En juillet 2026, l'indice FAO des prix alimentaires progresse de 0,6 %, porté par le blé, le maïs et les huiles végétales. Pendant que le riz demeure stable, cette hausse mondiale révèle l'ampleur des pressions sur les économies ouest-africaines, importatrices nettes de céréales et d'huiles. Alors que les débats sur la souveraineté alimentaire s'intensifient dans la sous-région, ce nouvel épisode rappelle l'urgence d'une transformation structurelle des filières stratégiques.

Infographie — Riz · Souveraineté alimentaire

Dans ce contexte, la question posée aux États ouest-africains est moins celle de la variation conjoncturelle des cours que celle de la résilience des systèmes alimentaires. Les initiatives régionales, comme la mise en œuvre de la Politique agricole de la CEDEAO et les stratégies nationales de souveraineté rizicole, tentent d'apporter des réponses structurelles. Mais l'écart entre les intentions et la réalité des investissements demeure considérable. La stabilisation des cours du riz, si elle se confirme, offre une marge de manœuvre précieuse. La question est de savoir si les gouvernements sauront l'utiliser pour transformer en profondeur leurs agricultures, plutôt que de retomber dans une dépendance commodément entretenue par des prix mondiaux bas.
==============================
**Consigne**: Recopiez intégralement le texte sur l'indice FAO des prix alimentaires, sans y changer un seul mot. Les items n'ont aucun rôle dans cet exercice.

Données enregistrées
==============================
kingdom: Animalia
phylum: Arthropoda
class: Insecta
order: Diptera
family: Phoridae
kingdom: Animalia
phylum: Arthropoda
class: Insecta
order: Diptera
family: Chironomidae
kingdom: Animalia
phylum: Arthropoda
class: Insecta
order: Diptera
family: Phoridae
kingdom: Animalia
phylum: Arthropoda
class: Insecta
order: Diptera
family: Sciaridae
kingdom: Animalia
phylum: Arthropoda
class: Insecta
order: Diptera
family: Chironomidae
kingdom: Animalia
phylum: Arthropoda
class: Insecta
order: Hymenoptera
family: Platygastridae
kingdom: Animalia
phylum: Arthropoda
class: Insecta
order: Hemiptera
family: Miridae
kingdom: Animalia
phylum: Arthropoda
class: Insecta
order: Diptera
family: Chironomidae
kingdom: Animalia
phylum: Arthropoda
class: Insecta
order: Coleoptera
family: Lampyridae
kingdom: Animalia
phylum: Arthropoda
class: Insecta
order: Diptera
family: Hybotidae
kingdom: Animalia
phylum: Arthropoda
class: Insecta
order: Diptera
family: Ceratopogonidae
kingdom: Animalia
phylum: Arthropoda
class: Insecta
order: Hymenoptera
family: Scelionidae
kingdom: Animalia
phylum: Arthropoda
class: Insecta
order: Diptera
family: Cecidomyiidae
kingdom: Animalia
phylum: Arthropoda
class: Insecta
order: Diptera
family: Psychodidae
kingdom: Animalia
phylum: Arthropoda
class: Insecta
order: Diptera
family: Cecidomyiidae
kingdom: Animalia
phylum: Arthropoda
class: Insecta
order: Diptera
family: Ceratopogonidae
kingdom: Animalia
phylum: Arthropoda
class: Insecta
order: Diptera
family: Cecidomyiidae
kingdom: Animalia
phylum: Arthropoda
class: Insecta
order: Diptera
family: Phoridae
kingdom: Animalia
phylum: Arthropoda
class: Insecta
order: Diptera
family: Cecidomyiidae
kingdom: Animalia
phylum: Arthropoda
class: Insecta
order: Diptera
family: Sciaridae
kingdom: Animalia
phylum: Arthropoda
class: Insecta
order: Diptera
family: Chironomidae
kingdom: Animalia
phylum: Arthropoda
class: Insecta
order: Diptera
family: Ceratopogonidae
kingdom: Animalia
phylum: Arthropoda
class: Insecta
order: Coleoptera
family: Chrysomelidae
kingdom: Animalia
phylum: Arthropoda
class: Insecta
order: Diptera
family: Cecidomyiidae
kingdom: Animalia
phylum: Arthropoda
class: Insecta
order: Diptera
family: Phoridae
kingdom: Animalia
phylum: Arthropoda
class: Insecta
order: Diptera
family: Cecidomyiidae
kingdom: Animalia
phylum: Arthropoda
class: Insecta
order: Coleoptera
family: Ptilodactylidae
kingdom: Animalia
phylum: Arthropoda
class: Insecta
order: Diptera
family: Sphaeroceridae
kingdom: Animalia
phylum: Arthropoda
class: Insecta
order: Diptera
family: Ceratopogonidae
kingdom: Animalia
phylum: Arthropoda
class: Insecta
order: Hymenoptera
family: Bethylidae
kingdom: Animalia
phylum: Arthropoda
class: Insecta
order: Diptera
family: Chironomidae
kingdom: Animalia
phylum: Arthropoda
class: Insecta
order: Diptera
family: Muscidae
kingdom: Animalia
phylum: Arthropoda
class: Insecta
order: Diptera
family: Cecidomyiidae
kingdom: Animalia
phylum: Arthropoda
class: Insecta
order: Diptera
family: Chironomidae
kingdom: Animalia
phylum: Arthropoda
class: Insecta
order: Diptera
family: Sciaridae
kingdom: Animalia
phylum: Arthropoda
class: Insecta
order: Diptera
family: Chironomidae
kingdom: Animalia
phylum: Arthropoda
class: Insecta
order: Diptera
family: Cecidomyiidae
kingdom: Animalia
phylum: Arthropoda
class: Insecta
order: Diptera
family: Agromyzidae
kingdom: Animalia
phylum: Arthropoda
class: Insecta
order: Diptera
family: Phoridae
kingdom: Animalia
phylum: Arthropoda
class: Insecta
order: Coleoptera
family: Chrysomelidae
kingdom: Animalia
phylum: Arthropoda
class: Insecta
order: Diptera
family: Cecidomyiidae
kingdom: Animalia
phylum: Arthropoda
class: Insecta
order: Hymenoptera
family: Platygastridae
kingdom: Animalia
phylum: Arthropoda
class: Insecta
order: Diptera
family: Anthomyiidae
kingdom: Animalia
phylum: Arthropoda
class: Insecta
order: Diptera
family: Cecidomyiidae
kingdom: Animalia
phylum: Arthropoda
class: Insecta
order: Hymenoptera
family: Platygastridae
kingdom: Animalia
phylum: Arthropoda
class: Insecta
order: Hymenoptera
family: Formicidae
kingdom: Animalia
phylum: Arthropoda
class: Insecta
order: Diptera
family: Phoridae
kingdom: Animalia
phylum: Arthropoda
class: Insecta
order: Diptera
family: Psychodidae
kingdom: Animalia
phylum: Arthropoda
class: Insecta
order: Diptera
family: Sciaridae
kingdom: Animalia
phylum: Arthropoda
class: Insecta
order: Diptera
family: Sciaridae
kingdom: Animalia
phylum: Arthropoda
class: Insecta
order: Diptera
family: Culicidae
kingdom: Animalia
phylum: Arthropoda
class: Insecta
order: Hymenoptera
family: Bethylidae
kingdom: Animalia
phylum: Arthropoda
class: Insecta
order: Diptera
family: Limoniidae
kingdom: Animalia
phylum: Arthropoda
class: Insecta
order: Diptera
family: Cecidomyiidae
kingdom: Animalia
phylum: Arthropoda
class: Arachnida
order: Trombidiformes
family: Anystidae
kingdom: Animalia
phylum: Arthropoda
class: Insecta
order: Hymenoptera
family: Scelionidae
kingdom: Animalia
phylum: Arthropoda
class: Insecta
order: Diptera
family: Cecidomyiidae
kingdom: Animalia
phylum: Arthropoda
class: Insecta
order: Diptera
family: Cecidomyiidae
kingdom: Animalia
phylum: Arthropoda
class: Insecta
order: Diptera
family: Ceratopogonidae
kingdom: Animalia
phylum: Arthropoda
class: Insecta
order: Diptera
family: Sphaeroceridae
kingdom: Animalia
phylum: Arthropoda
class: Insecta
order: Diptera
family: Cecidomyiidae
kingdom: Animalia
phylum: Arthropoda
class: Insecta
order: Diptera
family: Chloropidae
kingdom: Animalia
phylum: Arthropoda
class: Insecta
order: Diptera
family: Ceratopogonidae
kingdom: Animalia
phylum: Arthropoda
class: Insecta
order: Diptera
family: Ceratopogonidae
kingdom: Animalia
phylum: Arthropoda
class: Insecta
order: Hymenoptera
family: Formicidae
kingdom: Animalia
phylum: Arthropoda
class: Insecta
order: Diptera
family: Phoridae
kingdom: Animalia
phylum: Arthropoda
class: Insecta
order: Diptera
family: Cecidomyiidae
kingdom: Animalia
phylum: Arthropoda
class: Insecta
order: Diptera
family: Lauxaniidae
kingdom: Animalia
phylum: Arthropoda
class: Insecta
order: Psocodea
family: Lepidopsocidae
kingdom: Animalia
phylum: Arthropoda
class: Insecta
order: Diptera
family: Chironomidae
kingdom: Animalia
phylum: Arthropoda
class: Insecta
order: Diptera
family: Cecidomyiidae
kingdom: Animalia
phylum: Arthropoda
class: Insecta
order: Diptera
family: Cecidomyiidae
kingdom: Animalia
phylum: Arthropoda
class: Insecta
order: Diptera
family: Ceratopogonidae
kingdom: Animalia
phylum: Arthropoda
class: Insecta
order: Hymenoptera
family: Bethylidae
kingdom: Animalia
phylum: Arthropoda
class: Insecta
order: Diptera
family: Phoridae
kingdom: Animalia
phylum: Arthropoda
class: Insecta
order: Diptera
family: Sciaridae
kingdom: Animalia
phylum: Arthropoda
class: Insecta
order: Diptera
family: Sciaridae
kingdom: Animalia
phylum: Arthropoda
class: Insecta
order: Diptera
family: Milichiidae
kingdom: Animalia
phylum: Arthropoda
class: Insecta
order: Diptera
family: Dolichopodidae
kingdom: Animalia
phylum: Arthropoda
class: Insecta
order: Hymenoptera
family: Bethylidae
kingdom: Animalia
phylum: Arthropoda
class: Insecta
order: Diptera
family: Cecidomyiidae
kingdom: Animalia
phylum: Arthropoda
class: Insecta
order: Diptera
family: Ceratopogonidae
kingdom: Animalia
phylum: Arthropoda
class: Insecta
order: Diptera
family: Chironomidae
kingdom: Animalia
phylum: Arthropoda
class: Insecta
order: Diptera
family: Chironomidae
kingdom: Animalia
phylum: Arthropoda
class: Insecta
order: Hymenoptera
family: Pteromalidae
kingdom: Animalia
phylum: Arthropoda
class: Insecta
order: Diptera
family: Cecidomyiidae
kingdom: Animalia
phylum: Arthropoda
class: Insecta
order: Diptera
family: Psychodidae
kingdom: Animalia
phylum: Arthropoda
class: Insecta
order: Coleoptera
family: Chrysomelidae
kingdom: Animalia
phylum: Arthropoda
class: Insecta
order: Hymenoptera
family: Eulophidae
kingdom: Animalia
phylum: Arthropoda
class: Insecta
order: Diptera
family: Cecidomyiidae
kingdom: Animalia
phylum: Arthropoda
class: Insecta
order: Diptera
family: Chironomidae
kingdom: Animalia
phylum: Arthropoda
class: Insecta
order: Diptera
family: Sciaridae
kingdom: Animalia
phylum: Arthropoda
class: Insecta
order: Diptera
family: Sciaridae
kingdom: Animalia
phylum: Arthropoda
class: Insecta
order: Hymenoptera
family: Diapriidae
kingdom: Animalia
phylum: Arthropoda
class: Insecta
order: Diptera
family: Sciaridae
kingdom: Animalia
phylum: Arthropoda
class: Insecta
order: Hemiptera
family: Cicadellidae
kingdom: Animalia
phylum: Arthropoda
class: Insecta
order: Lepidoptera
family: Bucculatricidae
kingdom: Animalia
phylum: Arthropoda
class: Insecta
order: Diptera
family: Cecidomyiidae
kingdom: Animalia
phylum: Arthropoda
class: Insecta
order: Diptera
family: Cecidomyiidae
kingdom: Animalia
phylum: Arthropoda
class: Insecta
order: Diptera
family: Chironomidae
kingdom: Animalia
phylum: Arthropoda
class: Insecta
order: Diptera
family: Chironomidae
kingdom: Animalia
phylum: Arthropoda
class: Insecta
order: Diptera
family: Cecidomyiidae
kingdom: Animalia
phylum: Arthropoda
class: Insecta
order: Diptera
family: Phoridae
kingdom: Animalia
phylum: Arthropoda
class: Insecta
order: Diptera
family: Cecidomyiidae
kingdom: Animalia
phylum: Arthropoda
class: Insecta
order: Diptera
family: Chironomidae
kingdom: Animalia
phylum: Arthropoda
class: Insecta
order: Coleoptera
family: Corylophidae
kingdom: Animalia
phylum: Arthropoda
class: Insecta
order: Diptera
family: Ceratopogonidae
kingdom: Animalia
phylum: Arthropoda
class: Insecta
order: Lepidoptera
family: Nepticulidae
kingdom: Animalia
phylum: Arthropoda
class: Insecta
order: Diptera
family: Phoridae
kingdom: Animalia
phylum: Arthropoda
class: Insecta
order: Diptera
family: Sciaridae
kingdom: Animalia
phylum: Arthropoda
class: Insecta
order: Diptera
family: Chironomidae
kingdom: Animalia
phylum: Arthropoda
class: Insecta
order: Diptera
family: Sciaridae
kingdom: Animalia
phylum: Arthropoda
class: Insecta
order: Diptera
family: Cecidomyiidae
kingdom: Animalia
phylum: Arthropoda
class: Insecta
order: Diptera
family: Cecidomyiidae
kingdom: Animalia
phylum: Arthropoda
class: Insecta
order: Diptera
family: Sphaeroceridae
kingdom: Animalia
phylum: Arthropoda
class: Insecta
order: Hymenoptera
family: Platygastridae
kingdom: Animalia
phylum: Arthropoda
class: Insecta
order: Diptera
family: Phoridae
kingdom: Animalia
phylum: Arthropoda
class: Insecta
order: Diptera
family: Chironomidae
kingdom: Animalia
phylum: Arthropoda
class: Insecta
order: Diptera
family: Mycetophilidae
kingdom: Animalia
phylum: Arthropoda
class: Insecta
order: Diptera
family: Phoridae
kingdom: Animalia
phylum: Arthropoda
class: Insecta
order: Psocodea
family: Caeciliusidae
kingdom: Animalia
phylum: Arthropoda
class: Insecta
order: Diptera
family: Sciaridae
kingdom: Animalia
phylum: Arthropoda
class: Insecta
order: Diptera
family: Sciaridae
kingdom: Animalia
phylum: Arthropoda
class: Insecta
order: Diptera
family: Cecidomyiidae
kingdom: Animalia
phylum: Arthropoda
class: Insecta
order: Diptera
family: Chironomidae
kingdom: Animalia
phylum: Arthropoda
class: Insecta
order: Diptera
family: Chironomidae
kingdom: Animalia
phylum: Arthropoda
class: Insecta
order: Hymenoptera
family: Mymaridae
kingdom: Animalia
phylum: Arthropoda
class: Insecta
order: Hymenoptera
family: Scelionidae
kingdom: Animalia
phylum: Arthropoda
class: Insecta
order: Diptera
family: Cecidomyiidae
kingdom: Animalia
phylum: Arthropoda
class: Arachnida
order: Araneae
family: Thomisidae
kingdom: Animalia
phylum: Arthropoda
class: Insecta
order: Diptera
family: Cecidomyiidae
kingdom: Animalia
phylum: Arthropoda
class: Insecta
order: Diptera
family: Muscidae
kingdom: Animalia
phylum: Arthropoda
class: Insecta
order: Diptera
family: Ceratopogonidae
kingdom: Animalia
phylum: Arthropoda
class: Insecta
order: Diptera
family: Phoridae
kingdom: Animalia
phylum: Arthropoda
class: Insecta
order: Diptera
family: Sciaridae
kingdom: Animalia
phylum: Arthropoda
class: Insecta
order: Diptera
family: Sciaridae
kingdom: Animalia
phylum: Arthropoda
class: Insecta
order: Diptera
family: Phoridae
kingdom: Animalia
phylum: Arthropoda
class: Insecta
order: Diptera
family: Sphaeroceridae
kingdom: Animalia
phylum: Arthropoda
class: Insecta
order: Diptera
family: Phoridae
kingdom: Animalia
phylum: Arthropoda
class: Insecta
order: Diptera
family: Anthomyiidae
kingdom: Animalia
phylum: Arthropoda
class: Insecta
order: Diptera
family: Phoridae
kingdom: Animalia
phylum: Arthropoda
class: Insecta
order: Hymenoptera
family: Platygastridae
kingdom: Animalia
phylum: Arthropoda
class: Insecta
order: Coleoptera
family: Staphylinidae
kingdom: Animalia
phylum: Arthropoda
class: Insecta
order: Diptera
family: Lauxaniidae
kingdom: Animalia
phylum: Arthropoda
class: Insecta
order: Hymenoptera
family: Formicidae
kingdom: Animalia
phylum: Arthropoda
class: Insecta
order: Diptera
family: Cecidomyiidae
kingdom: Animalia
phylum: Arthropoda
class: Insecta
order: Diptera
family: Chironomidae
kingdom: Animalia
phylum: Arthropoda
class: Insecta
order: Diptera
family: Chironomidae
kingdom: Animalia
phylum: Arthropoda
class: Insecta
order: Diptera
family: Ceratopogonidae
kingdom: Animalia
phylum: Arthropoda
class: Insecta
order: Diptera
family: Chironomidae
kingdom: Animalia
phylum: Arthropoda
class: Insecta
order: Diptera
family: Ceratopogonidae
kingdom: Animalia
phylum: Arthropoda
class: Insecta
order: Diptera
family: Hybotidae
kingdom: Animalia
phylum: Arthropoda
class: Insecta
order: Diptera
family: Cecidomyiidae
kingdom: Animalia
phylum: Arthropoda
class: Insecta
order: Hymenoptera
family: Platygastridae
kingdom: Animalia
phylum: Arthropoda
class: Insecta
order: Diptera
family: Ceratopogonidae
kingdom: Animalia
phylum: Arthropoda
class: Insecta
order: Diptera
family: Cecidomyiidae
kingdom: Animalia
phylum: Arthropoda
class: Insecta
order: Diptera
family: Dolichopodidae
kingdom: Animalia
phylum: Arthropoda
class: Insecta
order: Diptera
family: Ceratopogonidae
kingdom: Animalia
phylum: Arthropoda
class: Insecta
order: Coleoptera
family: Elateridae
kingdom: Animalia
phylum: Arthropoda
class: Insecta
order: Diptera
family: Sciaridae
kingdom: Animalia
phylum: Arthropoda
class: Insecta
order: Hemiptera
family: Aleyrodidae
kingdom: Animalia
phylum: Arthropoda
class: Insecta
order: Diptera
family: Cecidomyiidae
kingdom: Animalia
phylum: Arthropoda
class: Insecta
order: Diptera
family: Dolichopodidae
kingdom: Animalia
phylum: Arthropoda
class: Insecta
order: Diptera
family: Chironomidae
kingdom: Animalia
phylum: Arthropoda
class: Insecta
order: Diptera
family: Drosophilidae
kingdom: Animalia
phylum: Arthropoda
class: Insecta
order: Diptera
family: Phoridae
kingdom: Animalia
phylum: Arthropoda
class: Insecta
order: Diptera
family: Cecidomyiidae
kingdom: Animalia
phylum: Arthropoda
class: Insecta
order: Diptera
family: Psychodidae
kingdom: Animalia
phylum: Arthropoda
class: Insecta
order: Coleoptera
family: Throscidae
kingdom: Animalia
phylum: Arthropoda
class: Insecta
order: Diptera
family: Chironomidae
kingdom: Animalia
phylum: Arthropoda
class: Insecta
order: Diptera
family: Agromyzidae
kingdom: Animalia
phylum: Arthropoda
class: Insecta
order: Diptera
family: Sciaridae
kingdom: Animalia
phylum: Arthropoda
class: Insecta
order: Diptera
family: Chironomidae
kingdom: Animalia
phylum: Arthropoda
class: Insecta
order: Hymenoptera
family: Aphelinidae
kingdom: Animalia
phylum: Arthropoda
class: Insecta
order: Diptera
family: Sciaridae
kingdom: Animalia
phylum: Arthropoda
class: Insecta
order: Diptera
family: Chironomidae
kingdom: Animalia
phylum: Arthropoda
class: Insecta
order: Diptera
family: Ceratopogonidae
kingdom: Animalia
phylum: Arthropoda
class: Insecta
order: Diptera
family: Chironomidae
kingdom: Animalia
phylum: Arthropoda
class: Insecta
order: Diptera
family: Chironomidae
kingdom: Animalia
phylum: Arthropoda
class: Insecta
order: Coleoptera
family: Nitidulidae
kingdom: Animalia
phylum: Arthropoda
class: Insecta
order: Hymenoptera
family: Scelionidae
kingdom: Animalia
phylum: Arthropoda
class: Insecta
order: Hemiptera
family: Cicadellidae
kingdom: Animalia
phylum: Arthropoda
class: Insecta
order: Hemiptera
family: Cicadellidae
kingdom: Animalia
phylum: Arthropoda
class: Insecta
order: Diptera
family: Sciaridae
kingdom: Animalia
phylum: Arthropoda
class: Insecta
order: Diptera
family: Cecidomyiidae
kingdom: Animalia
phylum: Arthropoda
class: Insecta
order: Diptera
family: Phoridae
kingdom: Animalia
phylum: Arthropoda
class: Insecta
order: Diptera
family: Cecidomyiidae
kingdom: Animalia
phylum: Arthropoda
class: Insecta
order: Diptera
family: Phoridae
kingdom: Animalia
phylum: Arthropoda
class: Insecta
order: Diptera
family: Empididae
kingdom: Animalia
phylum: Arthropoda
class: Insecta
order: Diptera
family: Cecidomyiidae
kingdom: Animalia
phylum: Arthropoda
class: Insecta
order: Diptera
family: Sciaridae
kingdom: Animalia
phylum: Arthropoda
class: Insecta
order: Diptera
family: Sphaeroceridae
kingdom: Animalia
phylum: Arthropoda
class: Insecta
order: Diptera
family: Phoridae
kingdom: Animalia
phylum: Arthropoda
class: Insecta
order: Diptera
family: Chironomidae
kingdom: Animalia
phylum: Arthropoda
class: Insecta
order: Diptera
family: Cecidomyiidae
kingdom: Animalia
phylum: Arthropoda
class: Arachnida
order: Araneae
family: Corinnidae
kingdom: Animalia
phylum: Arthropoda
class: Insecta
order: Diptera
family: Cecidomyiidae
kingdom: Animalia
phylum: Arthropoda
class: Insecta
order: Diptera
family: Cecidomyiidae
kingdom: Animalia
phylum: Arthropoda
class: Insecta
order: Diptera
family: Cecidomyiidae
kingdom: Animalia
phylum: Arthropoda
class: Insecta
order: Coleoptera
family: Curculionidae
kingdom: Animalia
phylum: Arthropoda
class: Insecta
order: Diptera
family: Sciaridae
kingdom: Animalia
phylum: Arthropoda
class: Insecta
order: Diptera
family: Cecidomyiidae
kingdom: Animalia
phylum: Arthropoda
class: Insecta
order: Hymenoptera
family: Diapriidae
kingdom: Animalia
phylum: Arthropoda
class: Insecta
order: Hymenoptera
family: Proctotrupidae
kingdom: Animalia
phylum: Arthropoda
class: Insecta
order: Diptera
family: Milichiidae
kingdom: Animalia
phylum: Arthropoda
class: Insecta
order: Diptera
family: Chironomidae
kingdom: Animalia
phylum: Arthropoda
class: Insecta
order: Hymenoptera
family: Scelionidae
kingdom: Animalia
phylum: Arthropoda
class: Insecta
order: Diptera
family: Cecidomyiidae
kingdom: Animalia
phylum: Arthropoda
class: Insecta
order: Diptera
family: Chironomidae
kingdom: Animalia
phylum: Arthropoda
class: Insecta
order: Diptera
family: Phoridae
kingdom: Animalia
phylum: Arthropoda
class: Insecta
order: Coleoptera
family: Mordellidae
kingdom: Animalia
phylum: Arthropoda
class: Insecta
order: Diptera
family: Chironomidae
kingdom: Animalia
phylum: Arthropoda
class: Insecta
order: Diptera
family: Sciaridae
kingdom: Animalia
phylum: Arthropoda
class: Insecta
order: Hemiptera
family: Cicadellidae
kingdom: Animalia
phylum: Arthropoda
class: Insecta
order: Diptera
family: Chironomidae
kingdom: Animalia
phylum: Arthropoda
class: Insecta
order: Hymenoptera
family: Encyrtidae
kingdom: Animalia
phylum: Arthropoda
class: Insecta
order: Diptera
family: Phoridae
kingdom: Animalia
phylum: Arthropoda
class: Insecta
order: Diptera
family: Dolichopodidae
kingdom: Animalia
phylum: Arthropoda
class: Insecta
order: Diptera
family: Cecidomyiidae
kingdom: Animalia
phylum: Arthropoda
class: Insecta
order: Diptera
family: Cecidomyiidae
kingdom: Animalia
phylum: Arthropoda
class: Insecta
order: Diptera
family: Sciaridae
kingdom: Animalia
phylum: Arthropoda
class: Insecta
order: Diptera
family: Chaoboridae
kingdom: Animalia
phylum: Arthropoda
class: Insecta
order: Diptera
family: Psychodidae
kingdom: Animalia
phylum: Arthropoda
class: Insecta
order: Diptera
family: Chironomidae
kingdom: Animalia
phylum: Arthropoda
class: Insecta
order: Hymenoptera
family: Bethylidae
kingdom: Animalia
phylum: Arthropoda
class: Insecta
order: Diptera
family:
==============================
**Réponse proposée**:
En juillet 2026, l'indice FAO des prix alimentaires progresse de 0,6 %, porté par le blé, le maïs et les huiles végétales. Pendant que le riz demeure stable, cette hausse mondiale révèle l'ampleur des pressions sur les économies ouest-africaines, importatrices nettes de céréales et d'huiles. Alors que les débats sur la souveraineté alimentaire s'intensifient dans la sous-région, ce nouvel épisode rappelle l'urgence d'une transformation structurelle des filières stratégiques.

Infographie — Riz · Souveraineté alimentaire

Dans ce contexte, la question posée aux États ouest-africains est moins celle de la variation conjoncturelle des cours que celle de la résilience des systèmes alimentaires. Les initiatives régionales, comme la mise en œuvre de la Politique agricole de la CEDEAO et les stratégies nationales de souveraineté rizicole, tentent d'apporter des réponses structurelles. Mais l'écart entre les intentions et la réalité des investissements demeure considérable. La stabilisation des cours du riz, si elle se confirme, offre une marge de manœuvre précieuse. La question est de savoir si les gouvernements sauront l'utiliser pour transformer en profondeur leurs agricultures, plutôt que de retomber dans une dépendance commodément entretenue par des prix mondiaux bas.